Poi c’è sempre una questione che forse ancora adesso molte donne non ritengono di avere granché da scrivere. Una specie di sindrome dell’impostore (o dell’impostora) che porta ad avere una maggiore esitazione iniziale nell’intraprendere il lavoro. Forse sull’autostima femminile abbiamo ancora da ragionare.
Però comunque c’è una maggiore presa di coscienza anche attraverso il linguaggio.
Sì, soprattutto mi viene da dire che una delle basi dell’emancipazione femminile sta proprio nella presa di coscienza dei mezzi a disposizione. Da questo punto di vista credo che oggi, almeno in molti paesi del mondo, non ci sono delle discriminazioni o degli sbarramenti a livello biologico. Dopodiché siamo bravissime, anche a crearci degli sbarramenti da sole. Un comportamento che ho notato soprattutto quando mi trovo di fronte alle studentesse universitarie che devono essere in qualche modo convinte e spronate a dire la loro.
Quale autrice o parola che hai raccolto in questo libro ti appartiene di più?

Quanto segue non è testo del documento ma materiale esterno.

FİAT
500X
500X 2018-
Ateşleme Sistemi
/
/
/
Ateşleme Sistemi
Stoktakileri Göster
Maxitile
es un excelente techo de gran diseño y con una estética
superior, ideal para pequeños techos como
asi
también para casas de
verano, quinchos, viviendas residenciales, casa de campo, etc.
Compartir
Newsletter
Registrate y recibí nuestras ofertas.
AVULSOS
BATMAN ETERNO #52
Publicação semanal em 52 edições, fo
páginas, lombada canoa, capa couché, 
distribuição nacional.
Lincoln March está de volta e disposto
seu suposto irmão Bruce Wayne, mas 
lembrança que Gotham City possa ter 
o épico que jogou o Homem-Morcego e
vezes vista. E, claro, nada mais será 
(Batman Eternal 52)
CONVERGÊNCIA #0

Non lo so, in realtà. Non c’è una parola alla quale poi io sia più affezionata che alle altre. Le dico invece una parola che mi sono resa conto che mancava: la rabbia. La rabbia femminile è spesso squalificata e viene scambiata per isteria o altro, quando invece ci sono dei momenti in cui non si possono, secondo me, dire le cose con gentilezza. E questa è una cosa che mi ha insegnato Michela Murgia e che non dimenticherò mai.